+++ RECORD SET

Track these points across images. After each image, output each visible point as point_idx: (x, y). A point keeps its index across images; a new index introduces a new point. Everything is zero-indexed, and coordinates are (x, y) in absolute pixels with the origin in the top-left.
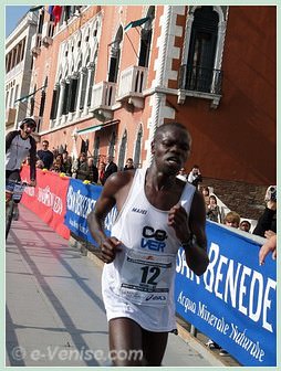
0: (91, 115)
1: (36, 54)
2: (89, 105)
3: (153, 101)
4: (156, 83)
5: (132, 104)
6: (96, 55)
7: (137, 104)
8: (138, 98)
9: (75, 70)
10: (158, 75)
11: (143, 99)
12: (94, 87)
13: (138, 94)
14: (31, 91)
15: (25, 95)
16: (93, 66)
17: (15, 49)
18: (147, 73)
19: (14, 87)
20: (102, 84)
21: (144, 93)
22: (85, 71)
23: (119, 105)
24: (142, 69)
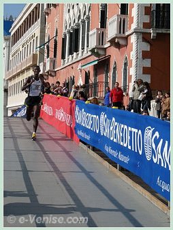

++++++

PROBLEM DETAILS: Count the lines above that contain the word "introduces". Reply with the number only.

ANSWER TO THE PROBLEM: 1